Kevin Pyne, of Lake Street, Dartmouth, writes:

So all the assurances as to our the future of our cottage hospital staying open were nothing more then cheap ­promises and downright lies, as many of us suspected.

Secretly we all knew that the powers that be could not keep their grubby little mitts off one of the best bits of resaleable real estate in the west of England.

Nor should we make any other assertions, because that is what this is about, and if we sit down and take it then we are all of us mad.

Oh, and please don’t offer up Torbay Hospital as a magical, all-curing alternative: it’s on the other side of the river and you can’t get there because of our river late at night and because of the summer traffic at other times.

How well I remember how I nearly met my end there and spent the next six months in hospital, ending up so mutilated that the doctors who put me back together described my injuries as looking like I had stood on a mine.

And what irony when we only rededicated the palliative care suite that is named for my late wife who died there aged 46 after a long illness around a year ago.

It doesn’t surprise me that while we were doing this some of the cynics standing beside me must have already been plotting our wonderful hospital’s demise.

I spent months there and when admitted I was less than eight stone and I still had a catheter that staff at a major hospital told me I might have for ever. The nurses at Dartmouth got rid of it, for which I am eternally grateful.

Oh sure, many of my loved ones have died there, but like myself people recover there, and not because of miracle drugs, it is due to the tender care of the hospital staff and the wonderful river view.

I have been in other hospitals at night listening to old folk calling out for assistance that did not come and I have been bullied and threatened by ­nursing staff in other hospitals.

I was even told, after a colostomy, to just soil the bed as the nurse was too busy ­chatting with her mates at the nursing station. I wasn’t 50 at the time and that was not about to happen, and yet nothing like that ever happened to me in Dartmouth’s wonderful hospital, as it was all about kindness and care and getting me back into the community that I love.

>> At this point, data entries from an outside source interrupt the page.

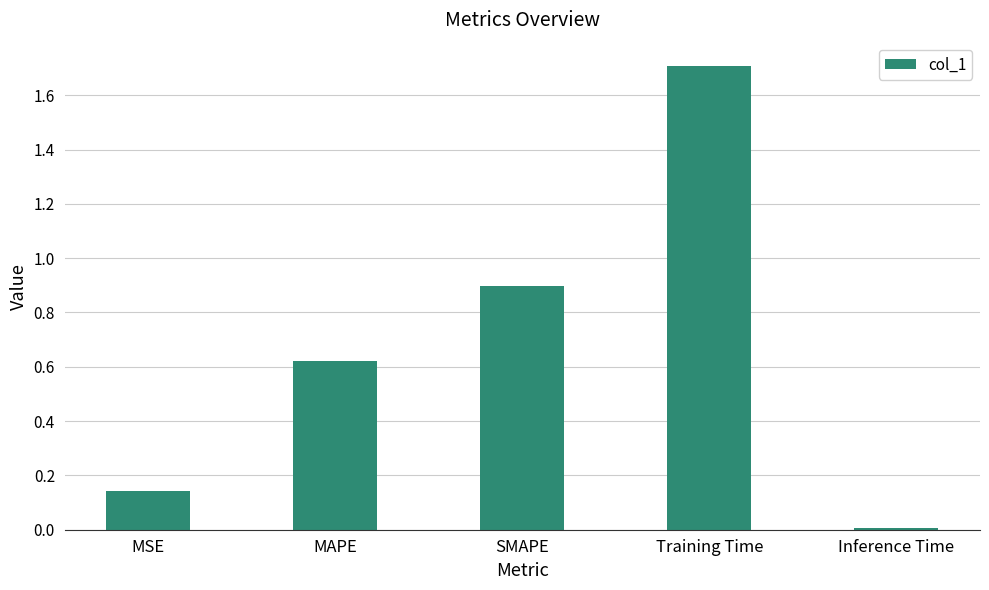

True or false: the data shows 2.7 at Training Time.

False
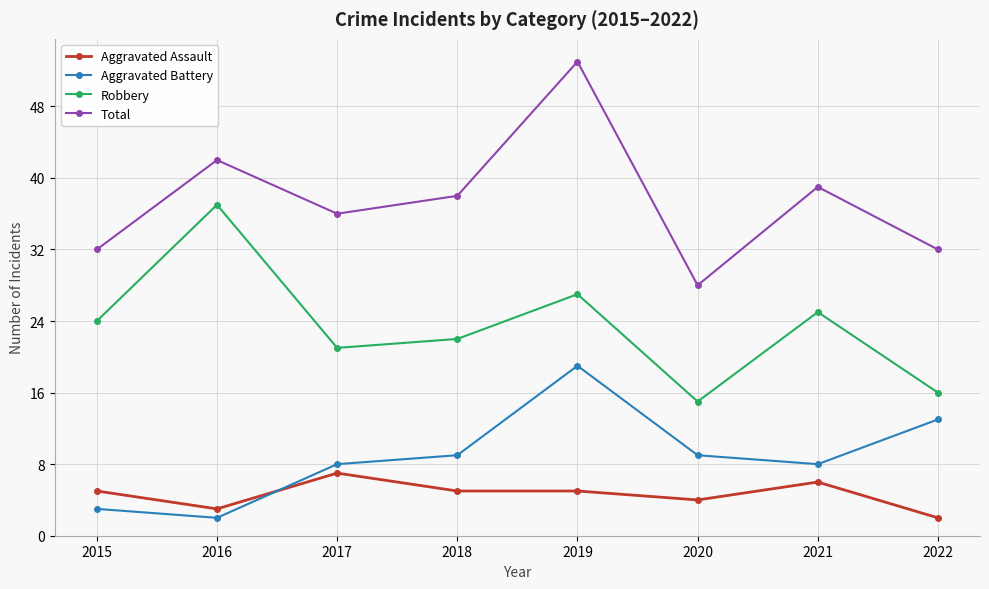

True or false: Robbery and Aggravated Assault cross at least once.

False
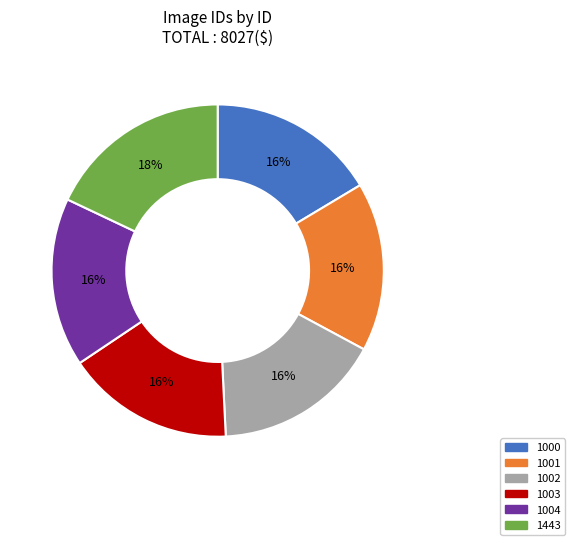

Which category has the biggest portion of the pie?

1443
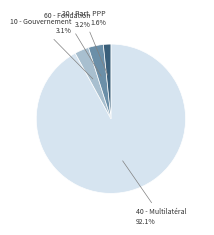

How many slices are in this pie chart?

4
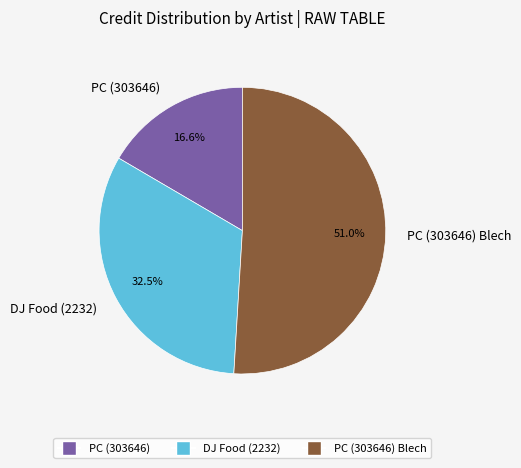

How many slices are in this pie chart?

3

The problem with the NHS is that the top administrators in smart suits are paid far too much and often operate within a culture of fear. They are the ones who need to be replaced by proper working doctors. As a long-term patient with not much to do between treatments, I have watched it day by day.

Years ago, when returning my wife to Dartmouth Hospital after cancer treatment at Derriford Hospital, I remember being told by an outside hospital administrator that ‘I couldn’t park in the hospital car park, as the space was needed for a very important regional administrator’. You can guess what I told him – and that’s how pretty much how I feel about the threat to Dartmouth Hospital.

So come on Sarah Wollaston, let’s crush this latest attempt to kill off one of Dartmouth’s greatest assets before it’s too late. If not we will be lost in the mumbo-jumbo and jargon that really means someone’s already wealthy mate wants our hospital land so as to make a huge killing on the property market, as is the way of the once great, but now greedy, Britain.